SENEGAL-BURKINAFASO-CINEMA
De l’envoyé spécial de l’APS, Aboubacar Demba Cissokho
Ouagadougou, 26 fév (APS) – La réalisatrice sénégalaise Angèle Diabang est connue pour ses films qui, sans les slogans qui peuvent édulcorer un engagement certain, réussissent à faire voir et entendre des aspirations féminines à la liberté, dans un contexte socioculturel et politique qui assigne, par le verbe et les visions féodales, à des rôles et tâches rétrogrades.
Son adaptation du roman de Mariama Bâ, ‘’Une si longue lettre’’, un classique de la littérature publié en 1979 – en compétition dans la section ‘’Perspectives’’ de la 29e édition du Festival panafricain du cinéma et de la télévision (FESPACO) -, s’inscrit dans ce parti pris consistant de manière pas forcément expresse à exposer un regard sur lequel des points de vue tranchés, contradictoires, peuvent être posés.
Ramatoulaye (Amélie Mbaye) est une femme africaine qui assume pleinement sa vie et sa marche vers une ‘’modernité’’ faite d’un ancrage dans les valeurs positives endogènes de sa société. Tout allait bien dans sa tête jusqu’à ce que Modou Fall (Serge Abessolo), l’homme avec lequel elle était mariée depuis vingt-cinq ans, décide de prendre comme seconde épouse Binetou, qui se trouve être la meilleure amie de sa fille Daba. Tombée comme un coup de massue sur elle, la nouvelle crée chez elle une terrible désillusion.

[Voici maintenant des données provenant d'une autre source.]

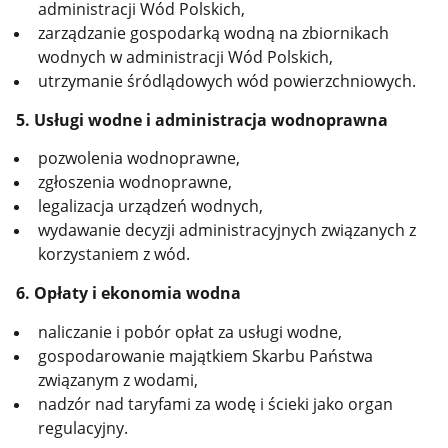
administracji Wód Polskich,
zarządzanie gospodarką wodną na zbiornikach
wodnych w administracji Wód Polskich,
utrzymanie śródlądowych wód powierzchniowych.
5. Usługi wodne i administracja wodnoprawna
pozwolenia wodnoprawne,
zgłoszenia wodnoprawne,
legalizacja urządzeń wodnych,
wydawanie decyzji administracyjnych związanych z
korzystaniem z wód.
6. Opłaty i ekonomia wodna
naliczanie i pobór opłat za usługi wodne,
gospodarowanie majątkiem Skarbu Państwa
związanym z wodami,
nadzór nad taryfami za wodę i ścieki jako organ
regulacyjny.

Mais il serait réducteur de ne voir le film que sous l’angle d’une prise de position dans le débat sur la polygamie – ce qu’il n’est pas –, dont Angèle Diabang réussit de manière magistrale à montrer la violence. La réalisatrice pose le débat sur ce sujet, mais elle va au-delà en dressant une petite radioscopie de la place de la femme dans la société, de son rapport à la société, à la famille, à un corpus de valeurs, dont la plupart ne voient en elle qu’un appendice des désirs des hommes. Le film d’une durée de cent cinq minutes campe plus généralement le débat sur la polygamie, le rapport de la femme à la société, à la famille, à la prégnance d’une vision féodale de la répartition des rôles, à l’amour.
L’action du film de Diabang se déroule en 2000, année de la première alternance au sommet de l’État sénégalais, porteur d’un certain espoir pour la jeunesse de changer de perspective. Pour le contexte, il est intéressant de comprendre le point de vue de la cinéaste sous cet angle à la fois actuel – des changements par rapport au contenu du roman – et reprenant en même temps une certaine permanence des stéréotypes.
— La fine fleur de techniciens ouest-africains —
On peut cependant reprocher à la réalisatrice de ne pas, dans l’adaptation de ce classique, avoir poussé l’audace artistique en se détachant du texte, pour proposer une touche d’auteur à son œuvre. Elle s’est certes appropriée le texte, mais le souci de ne pas ‘’trahir’’ un livre aussi culte – traduit en plus de 20 langues –, sur lequel de nombreuses lectures et interprétations peuvent être faites. Quand on sort du livre, comme du film, on peut toutefois, en répondant à la question ‘’les choses ont-elles changé depuis que le livre a été écrit ?’’, dire qu’il y a encore du chemin à faire.
Angèle Diabang reste fidèle à la description que donne Mariama Bâ dans le roman, faisant tourner la majeure partie des séquences de son film à Thiès (ouest), où on peut encore admirer des rues avec de grands arbres, des maisons dotées d’une cour, etc. Une autre partie du film s’est jouée à Dakar et à Popenguine (ouest). Diabang, qui a travaillé à partir de la lettre de Ramatoulaye à son amie Aïssatou, a condensé les rôles et traduit en images et en dialogues les pages de cette lettre de l’héroïne du roman.
Les personnages – mention spéciale aux plus jeunes d’entre eux – ont été à la hauteur, même si, au fur et à mesure que les séquences passent, on peut regretter que des émotions que dégagent les visages et les mots soient interrompues par certains plans peu à propos. Des évocations de noms importants (Aline Sitoé, figure de la résistance anticoloniale, Annette Mbaye d’Erneville, première journaliste et icône du mouvement associatif féminin, Safi Faye, première réalisatrice sénégalaise, Djibril Diop Mambéty) font le lien entre la reconnaissance et la nécessité de la transmission.
Pour ce film, Angèle Diabang s’est entourée de la fine fleur de techniciens ouest-africains – le chef opérateur Amath Niane, Aly Dia, directeur de production, Ismail Thiam à la mise en scène – et du machiniste expérimenté Arona Camara. Ce film a bénéficié d’un financement du Fonds de promotion de l’industrie cinématographique et audiovisuelle du Sénégal.